One of the most successful tactics of the Gay Liberation Movement back in the 70s was the emphasis they placed on "Coming Out" as a political statement. The logic was that if every gay man and lesbian came out and admitted who they were, the general public would see so many queers everywhere that they'd appreciate we were just a normal part of the population. If our real numbers were revealed, we'd be stronger. I remember reading somewhere a piece from back then where this activist said he wished every homo would turn purple overnight, so we could all be seen.
Coming out did work. It took brave people at the start, but over time it become more and more ordinary, and now it is hard to imagine a world where it doesn't happen, in the West anyway. By making ourselves visible, instead of quietly hiding away, we made ourselves part of the landscape. It was a very clever political move.
Even now, unfortunately, there are queers in New Zealand and elsewhere in the world who are still too scared to admit they are attracted to the same sex. People in Sports, Politics, Business, the Arts, on TV and everywhere else in our world who, in spite of all we've gained, even in liberal homo-friendly NZ, are terrified that someone will find out that they are somehow "different" and have to hide this part of their personality.
I have to say I find it weird that people today find it hard to come out as gay, but if you're in professional sports, trying to make a career on TV, being same-sex attracted is still seen as a weakness. Of course, if they all came out, well, it wouldn't be seen in the same way: That is the basic argument for Coming Out as an act - it makes us visible and normal.
But it can't be denied, it still takes courage to come out as gay. Those people these days who don't come out, I do tend to think of as just a little bit cowardly, but I understand their cowardice. One friend recently recalled the fear and terror of it all and referred to coming out as "stomach-churning", and I know what he means. It is opening yourself up and taking on an identity that is stigmatised, looked-down on, and saying, "Hey, I'm just as good as you!" when a number of people still think that we are sick, sinners or just evil.
But in reality we are just as good, or bad, or ordinary, as anyone else, gay, straight, queer, whatever word you want to use.

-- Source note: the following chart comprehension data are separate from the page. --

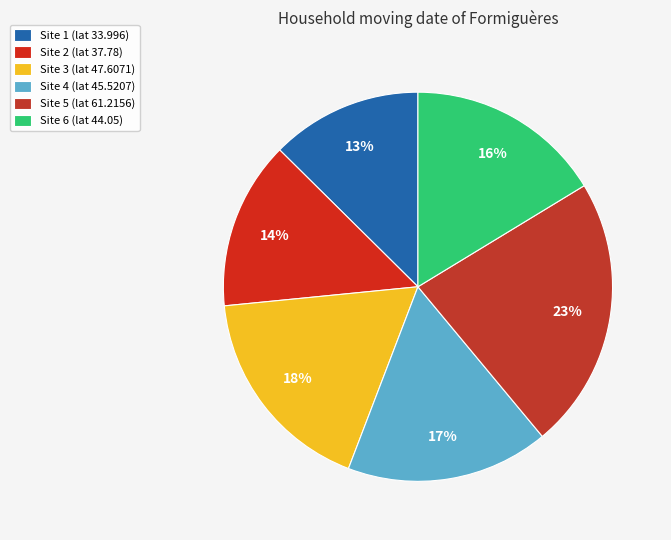

Rank the categories by value from highest to lowest.

Site 5 (lat 61.2156), Site 3 (lat 47.6071), Site 4 (lat 45.5207), Site 6 (lat 44.05), Site 2 (lat 37.78), Site 1 (lat 33.996)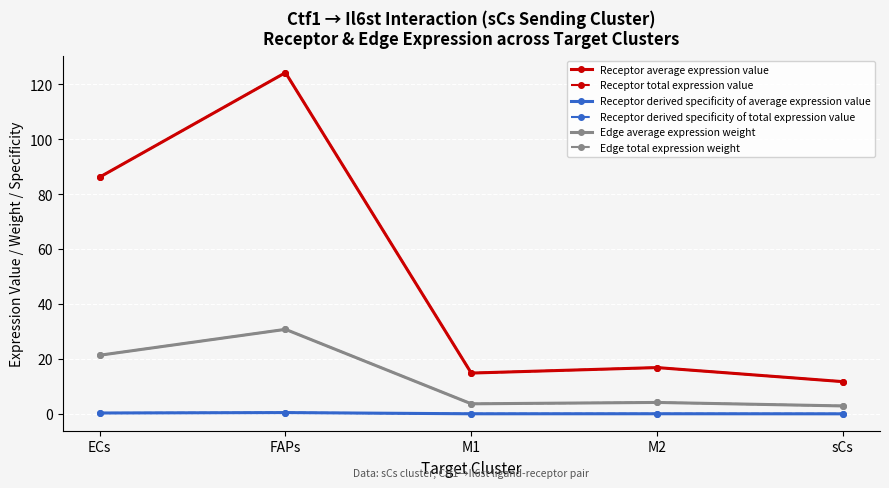

How many lines are shown in the chart?

6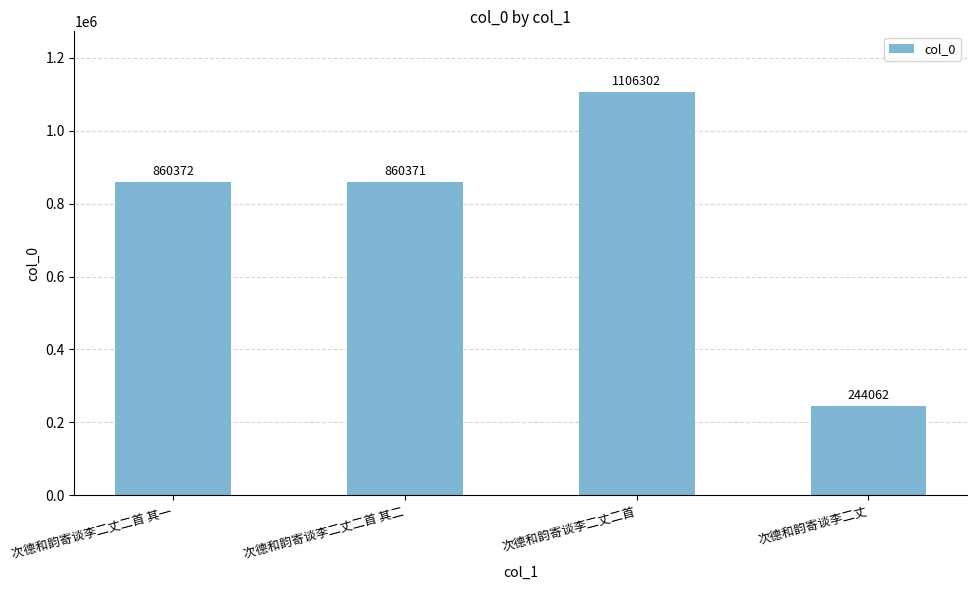

What is the ratio of the value at 次德和韵寄谈李二丈二首 to the value at 次德和韵寄谈李二丈?

4.5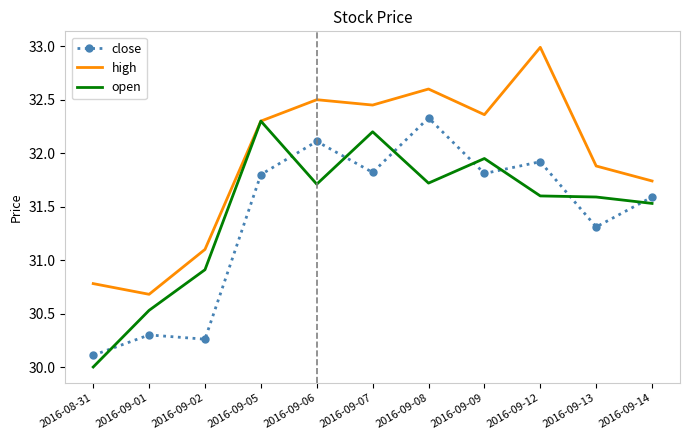

True or false: high and close intersect in this chart.

False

I wonder how well it could work for making HIV seem less fearful and more normal. I wonder how it would be if every HIV+ person came out, so everyone around could see that we are just normal people going about our lives. I'm not suggesting right now that every HIV+ person tell all to the world: It takes time and preparation and support before you can do that, and some people will never get to that point. But more of us could I'm sure.
One night back in the 90s at Volt (long gone alas) I was chatting with a guy, and said to him "I guess you should know I'm HIV+" and he said to me "You really don't need to tell me that, in fact, you shouldn't tell people. We should all just assume everyone is HIV+ and always play safe."
That has always been the basis of the "Use a condom every time" message. We just don't know for sure who has it or who doesn't. And that message used to be very strong in our world. This was all just after the new drugs came out, and things were starting to turn around for us, but there was still a strong communal knowledge of how bad things can get with HIV, so many of us had seen friends get so sick, and then die.
But that safe sex message has remained the same. And it does make sense still. We don't tell people "If you smoke 5 cigarettes a day you'll be ok". Even though people continue to smoke, we still don't encourage them to risk a few, we tell, with damn good evidence, that the best thing they can do is stop completely. And of course, realistically, we all know that these messages won't be blindly followed. So even though, you might be fine risking it having unsafe sex 9 out of 10 times, you might also have been exposed to HIV each of those 10 times you didn't use condoms. It's a brutally simple message, but one that is still factually true.
But I think one thing that has changed a lot is that now people who think they're HIV negative are placing a far greater responsibility of those of us who have the virus to tell them. It used to be all of us together - now it's seen more and more as the HIV positive person's job. With the numbers of people living with the virus here in NZ going up all the time, living well and not looking as though anything is wrong, and fewer and fewer of us dying, in fact the opportunity to be exposed to HIV has increased significantly.
The other advantage from that old way of behaving was that it didn't stigmatise HIV+ people as much. The burden was shared, and that was a good thing.
Today, if you're a fit, healthy looking gym-bunny who just happens to have HIV, as so many are, there is now I think even more fear and stigma about admitting it to others. And that's a shame. It used to be Poz and Neg together, not , as we often seem now, in two differing camps where the HIV Negative think the HIV Positive should shoulder all the responsibility.
Because having HIV is nothing to be ashamed of. It's a virus in our blood. It's not a moral judgement. But the weight of social judgement and stigma, not least from the gay world, is such that most people with HIV feel a need to hide it, so as to avoid the pain of rejection, pity and ostracism. And this leads to more invisibility, more fear and shame felt by those lving with the virus.
But maybe if you knew just how many of us are out there, perhaps you'd think differently.